Re: canonical form and scheme-specific processing rules for URI/IRI spec from Boris Zbarsky on 2011-06-29 (public-iri@w3.org from June 2011)

From: Boris Zbarsky <bzbarsky@MIT.EDU>
Date: Wed, 29 Jun 2011 11:00:26 -0400
To: public-iri@w3.org
Message-ID: <4E0B3E0A.40506@mit.edu>

On 6/29/11 8:20 AM, Julian Reschke wrote:
> How is "canonicalization" different from "normalization", as defined in
> <http://greenbytes.de/tech/webdav/rfc3986.html#rfc.section.6> and
> <http://tools.ietf.org/html/rfc3987#section-5>?

"normalization" talks about comparing URIs and when different forms are 
equivalent.

"canonicalization" is about picking one particular form from the set of 
equivalent forms and putting your URIs in that form.

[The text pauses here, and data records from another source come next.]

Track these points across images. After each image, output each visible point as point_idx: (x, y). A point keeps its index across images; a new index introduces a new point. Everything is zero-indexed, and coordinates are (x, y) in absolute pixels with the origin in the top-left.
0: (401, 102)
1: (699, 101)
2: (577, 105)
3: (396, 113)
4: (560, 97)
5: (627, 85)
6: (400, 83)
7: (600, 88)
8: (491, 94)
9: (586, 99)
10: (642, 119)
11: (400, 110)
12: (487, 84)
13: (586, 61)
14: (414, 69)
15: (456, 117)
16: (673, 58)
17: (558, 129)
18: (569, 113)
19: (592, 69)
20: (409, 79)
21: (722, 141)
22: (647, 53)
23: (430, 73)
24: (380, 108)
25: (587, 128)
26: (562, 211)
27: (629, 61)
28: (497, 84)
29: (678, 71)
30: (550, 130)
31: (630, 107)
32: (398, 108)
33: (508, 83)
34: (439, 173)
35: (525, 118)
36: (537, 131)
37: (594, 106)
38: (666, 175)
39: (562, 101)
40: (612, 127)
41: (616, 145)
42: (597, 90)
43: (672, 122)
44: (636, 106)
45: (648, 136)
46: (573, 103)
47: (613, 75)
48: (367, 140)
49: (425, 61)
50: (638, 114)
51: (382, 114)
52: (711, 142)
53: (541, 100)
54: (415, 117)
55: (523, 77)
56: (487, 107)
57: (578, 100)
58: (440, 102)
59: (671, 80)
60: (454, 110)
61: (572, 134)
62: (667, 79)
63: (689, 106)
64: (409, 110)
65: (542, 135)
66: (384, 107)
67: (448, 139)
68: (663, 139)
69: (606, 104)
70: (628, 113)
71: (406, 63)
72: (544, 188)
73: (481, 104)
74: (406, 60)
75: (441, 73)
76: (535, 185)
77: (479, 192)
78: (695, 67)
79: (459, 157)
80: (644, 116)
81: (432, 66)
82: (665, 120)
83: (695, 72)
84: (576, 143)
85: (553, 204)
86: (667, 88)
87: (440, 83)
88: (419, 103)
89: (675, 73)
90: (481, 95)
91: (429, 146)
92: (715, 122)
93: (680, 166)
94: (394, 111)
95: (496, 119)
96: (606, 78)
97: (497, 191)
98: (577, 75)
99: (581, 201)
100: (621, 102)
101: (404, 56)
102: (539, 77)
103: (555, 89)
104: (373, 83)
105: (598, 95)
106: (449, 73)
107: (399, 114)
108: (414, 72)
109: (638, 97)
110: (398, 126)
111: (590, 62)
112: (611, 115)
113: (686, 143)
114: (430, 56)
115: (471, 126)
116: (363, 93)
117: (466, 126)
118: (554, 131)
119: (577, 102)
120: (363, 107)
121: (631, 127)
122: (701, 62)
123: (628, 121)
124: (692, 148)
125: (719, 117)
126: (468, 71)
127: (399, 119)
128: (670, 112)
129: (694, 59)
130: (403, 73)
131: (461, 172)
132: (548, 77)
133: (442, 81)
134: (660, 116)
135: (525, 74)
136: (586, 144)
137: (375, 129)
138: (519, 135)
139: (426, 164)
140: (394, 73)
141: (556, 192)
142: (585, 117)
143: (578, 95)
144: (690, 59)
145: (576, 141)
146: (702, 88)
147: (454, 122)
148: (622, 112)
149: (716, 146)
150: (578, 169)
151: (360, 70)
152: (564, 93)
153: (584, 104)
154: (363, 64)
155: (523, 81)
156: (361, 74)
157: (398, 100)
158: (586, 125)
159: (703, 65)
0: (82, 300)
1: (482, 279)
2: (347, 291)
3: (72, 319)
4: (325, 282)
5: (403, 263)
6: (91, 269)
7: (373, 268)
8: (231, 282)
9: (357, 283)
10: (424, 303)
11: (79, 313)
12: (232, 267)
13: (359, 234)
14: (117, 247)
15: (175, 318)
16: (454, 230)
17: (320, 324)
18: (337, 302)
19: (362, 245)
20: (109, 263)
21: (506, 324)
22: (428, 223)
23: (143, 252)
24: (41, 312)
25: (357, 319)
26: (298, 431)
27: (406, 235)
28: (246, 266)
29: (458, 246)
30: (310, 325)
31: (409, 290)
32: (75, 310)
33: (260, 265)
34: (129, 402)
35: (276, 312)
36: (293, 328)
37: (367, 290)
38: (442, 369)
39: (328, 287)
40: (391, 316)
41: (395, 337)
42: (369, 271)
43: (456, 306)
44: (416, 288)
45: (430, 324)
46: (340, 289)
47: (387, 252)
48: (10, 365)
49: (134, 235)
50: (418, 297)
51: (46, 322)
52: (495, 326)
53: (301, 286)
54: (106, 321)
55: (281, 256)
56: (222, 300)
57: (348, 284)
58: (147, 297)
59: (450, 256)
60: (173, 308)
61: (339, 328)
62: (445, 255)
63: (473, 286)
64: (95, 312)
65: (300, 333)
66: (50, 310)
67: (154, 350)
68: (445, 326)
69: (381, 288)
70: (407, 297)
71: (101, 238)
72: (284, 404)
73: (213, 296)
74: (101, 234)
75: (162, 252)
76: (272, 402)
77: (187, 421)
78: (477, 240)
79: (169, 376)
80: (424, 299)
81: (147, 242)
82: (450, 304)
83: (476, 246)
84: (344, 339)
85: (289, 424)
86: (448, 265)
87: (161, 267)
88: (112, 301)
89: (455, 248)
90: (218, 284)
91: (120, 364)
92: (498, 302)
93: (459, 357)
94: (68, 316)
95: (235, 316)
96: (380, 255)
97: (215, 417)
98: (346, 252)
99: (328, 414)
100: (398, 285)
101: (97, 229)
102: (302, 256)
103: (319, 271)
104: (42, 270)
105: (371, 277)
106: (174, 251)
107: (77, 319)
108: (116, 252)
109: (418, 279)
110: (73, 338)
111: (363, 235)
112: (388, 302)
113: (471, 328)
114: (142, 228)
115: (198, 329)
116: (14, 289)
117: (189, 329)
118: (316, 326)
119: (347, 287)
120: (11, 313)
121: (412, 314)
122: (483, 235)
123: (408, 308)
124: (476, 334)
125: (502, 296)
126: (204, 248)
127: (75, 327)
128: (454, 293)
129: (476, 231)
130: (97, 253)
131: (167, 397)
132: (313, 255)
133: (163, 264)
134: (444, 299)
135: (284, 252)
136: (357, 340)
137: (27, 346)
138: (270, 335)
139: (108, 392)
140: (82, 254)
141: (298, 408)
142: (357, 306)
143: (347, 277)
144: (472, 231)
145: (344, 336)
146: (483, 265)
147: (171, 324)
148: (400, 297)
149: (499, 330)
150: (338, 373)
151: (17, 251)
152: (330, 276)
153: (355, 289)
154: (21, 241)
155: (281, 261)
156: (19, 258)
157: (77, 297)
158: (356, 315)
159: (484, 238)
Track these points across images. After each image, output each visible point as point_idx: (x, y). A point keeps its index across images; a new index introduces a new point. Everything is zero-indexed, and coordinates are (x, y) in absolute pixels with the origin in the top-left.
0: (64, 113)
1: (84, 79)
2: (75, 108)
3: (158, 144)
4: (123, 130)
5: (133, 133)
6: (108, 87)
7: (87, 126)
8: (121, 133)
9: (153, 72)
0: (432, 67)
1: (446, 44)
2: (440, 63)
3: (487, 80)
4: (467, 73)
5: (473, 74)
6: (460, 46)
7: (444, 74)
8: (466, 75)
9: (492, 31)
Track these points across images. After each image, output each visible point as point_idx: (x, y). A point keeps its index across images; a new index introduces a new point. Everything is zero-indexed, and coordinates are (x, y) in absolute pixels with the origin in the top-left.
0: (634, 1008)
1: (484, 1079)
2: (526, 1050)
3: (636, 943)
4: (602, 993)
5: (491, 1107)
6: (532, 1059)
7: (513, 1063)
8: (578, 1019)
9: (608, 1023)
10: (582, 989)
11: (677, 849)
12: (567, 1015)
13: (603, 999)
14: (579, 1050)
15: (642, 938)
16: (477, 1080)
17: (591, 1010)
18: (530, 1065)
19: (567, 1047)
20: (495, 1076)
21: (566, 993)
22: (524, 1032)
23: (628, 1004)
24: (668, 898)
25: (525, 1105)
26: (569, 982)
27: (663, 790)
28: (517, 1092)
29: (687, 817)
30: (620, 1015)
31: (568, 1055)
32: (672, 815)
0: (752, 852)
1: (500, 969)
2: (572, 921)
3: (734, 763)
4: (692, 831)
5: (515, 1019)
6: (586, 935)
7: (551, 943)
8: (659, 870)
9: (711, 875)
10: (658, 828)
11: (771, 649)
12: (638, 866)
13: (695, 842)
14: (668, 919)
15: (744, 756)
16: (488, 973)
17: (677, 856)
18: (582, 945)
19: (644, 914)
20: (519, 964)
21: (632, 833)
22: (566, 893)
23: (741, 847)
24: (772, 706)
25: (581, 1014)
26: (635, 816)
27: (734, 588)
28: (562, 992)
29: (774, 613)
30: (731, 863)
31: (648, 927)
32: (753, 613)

So you can implement normalization by canonicalizing URIs and then doing 
string comparisons, for example.

I suspect we need both.  We _definitely_ need normalization.

> Also, is there really a "single" type of canonicalization browsers need?

Ideally, yes.  Note that browsers do scheme-based normalization, hence 
the quotes around "single", I assume?

> Where is it used?
>
> - same-origin checks?
> - same-document checks?
> - ...more?

Those are normalization use cases.  A few other normalization use cases:

- Same-path checks for cookies.
- http://dev.w3.org/csswg/css3-conditional/#at-document

Canonicalization use cases:

- Consistency in the string after "GET" for HTTP GET requests (because
   servers that should be doing normalization in practice often do not).
- Consistency in Referer headers
- Consistency in Origin heders
- Consistency in what the location object looks like (web pages
   commonly grab various properties from it and depend on them having
   particular forms).
- Consistency in what various DOM getters return (.href on anchors,
   .documentURI on documents, and so forth).

There are probably more; this is off the top of my head.

-Boris

Received on Wednesday, 29 June 2011 15:00:55 UTC